QUELLE PLACE POUR L’EURPE DANS UN MONDE NEO-WESTPHALIEN ?

Général de brigade aérienne (2S) Paul CESARI 
Responsable suivi académique CentraleSupélec, Consultant Sécurité-Défense au CNAM

« Là où croît le péril, croît aussi ce qui sauve. »
Friedrich Hölderlin, poète et philosophe allemand (1770–1843).

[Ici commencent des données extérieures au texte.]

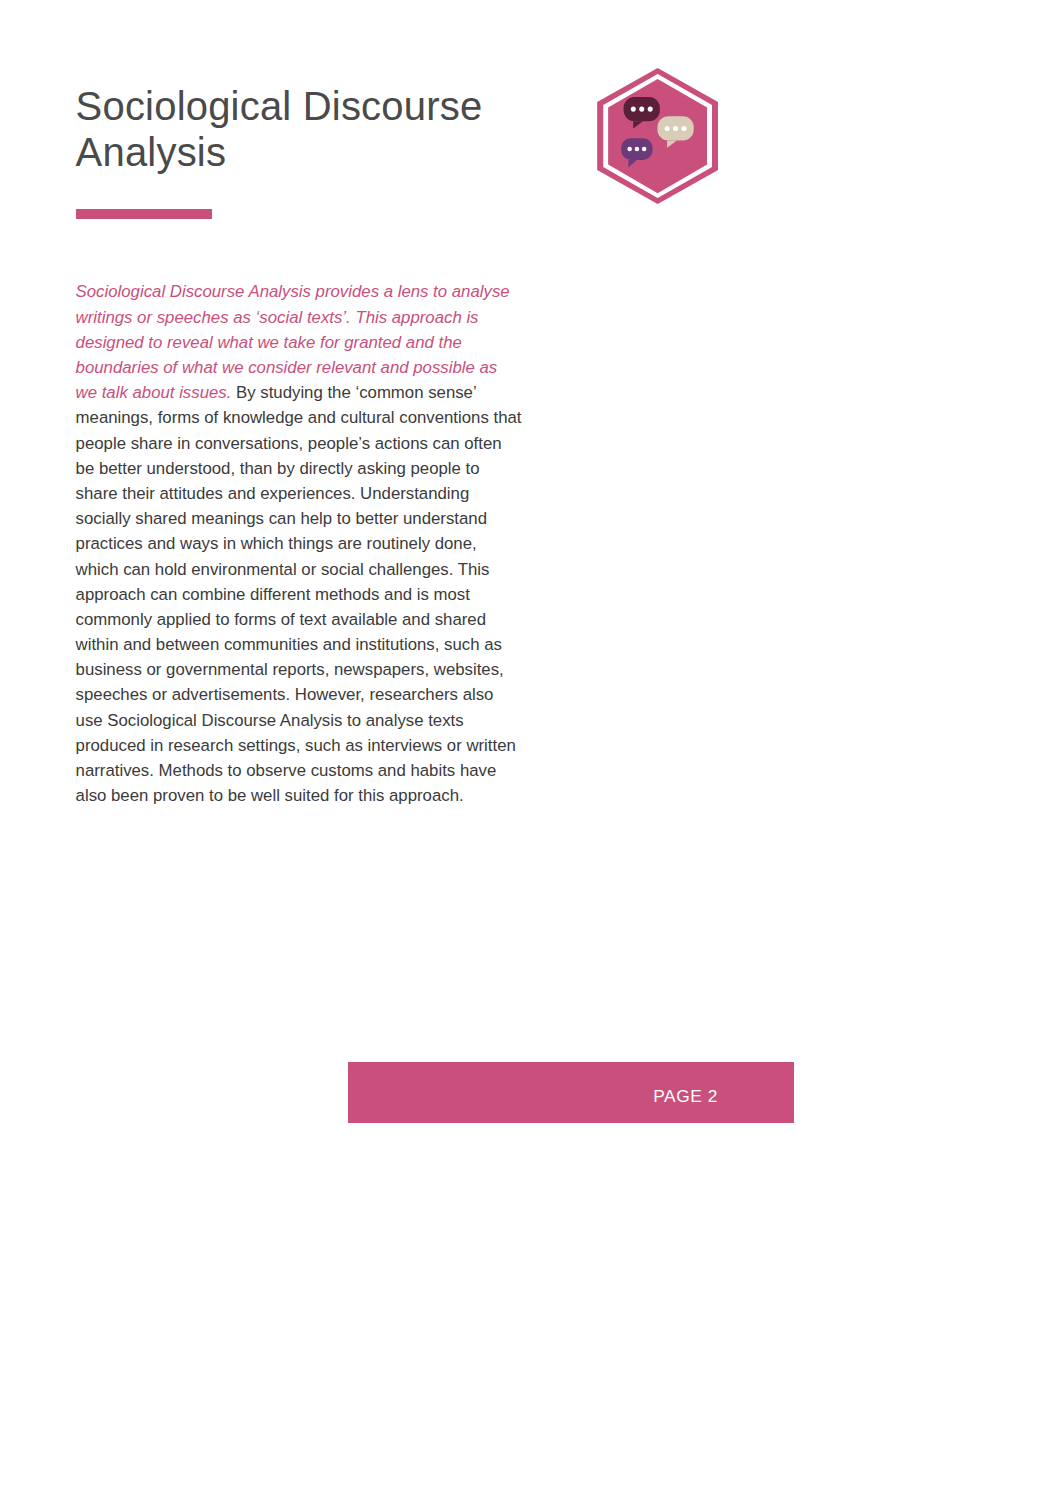Sociological Discourse Analysis
Sociological Discourse Analysis provides a lens to analyse writings or speeches as ‘social texts’. This approach is designed to reveal what we take for granted and the boundaries of what we consider relevant and possible as we talk about issues. By studying the ‘common sense’ meanings, forms of knowledge and cultural conventions that people share in conversations, people’s actions can often be better understood, than by directly asking people to share their attitudes and experiences. Understanding socially shared meanings can help to better understand practices and ways in which things are routinely done, which can hold environmental or social challenges. This approach can combine different methods and is most commonly applied to forms of text available and shared within and between communities and institutions, such as business or governmental reports, newspapers, websites, speeches or advertisements. However, researchers also use Sociological Discourse Analysis to analyse texts produced in research settings, such as interviews or written narratives. Methods to observe customs and habits have also been proven to be well suited for this approach.
PAGE 2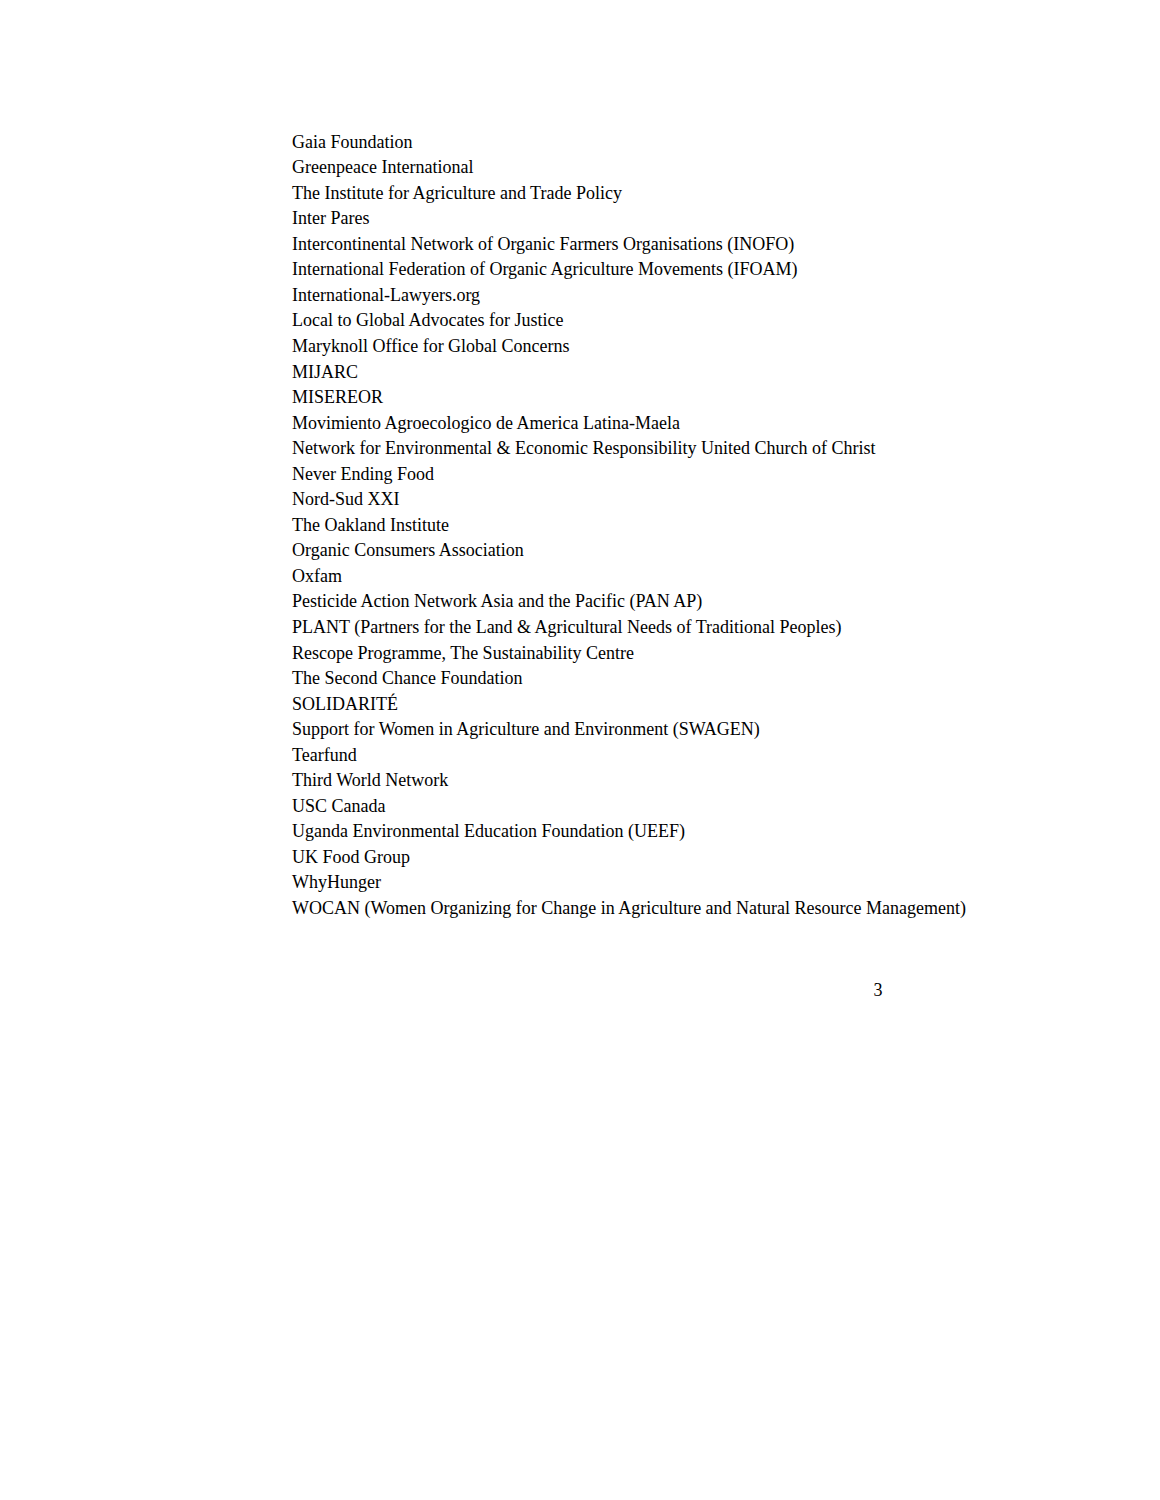Gaia Foundation
Greenpeace International
The Institute for Agriculture and Trade Policy
Inter Pares
Intercontinental Network of Organic Farmers Organisations (INOFO)
International Federation of Organic Agriculture Movements (IFOAM)
International-Lawyers.org
Local to Global Advocates for Justice
Maryknoll Office for Global Concerns
MIJARC
MISEREOR
Movimiento Agroecologico de America Latina-Maela
Network for Environmental & Economic Responsibility United Church of Christ
Never Ending Food
Nord-Sud XXI
The Oakland Institute
Organic Consumers Association
Oxfam
Pesticide Action Network Asia and the Pacific (PAN AP)
PLANT (Partners for the Land & Agricultural Needs of Traditional Peoples)
Rescope Programme, The Sustainability Centre
The Second Chance Foundation
SOLIDARITÉ
Support for Women in Agriculture and Environment (SWAGEN)
Tearfund
Third World Network
USC Canada
Uganda Environmental Education Foundation (UEEF)
UK Food Group
WhyHunger
WOCAN (Women Organizing for Change in Agriculture and Natural Resource Management)
3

Entre-deux gramscien sur l’échiquier planétaire 

La fameuse citation d’Antonio Gramsci, sur les monstres surgissant dans le clair-obscur, entre l’ordre ancien se mourant et le nouveau tardant à se dessiner, semble convenir à ce monde des années 2020. Ce monde où la période post-Guerre-froide du libre-échange triomphant est terminée, et où la sphère de la sécurité, de la géopolitique, reprend ses droits en se recouplant par le haut à la sphère de l‘économie. Ce monde où la prépondérance occidentale d’un demi-millénaire décline, et où le modèle de démocratie libérale et l’architecture de gouvernance internationale sont pareillement contestés, sans offre de modèle alternatif. La guerre de haute et de longue intensité revenue sur le continent européen, en totale infraction vis-à-vis du droit international, illustre tragiquement cette recomposition en cours.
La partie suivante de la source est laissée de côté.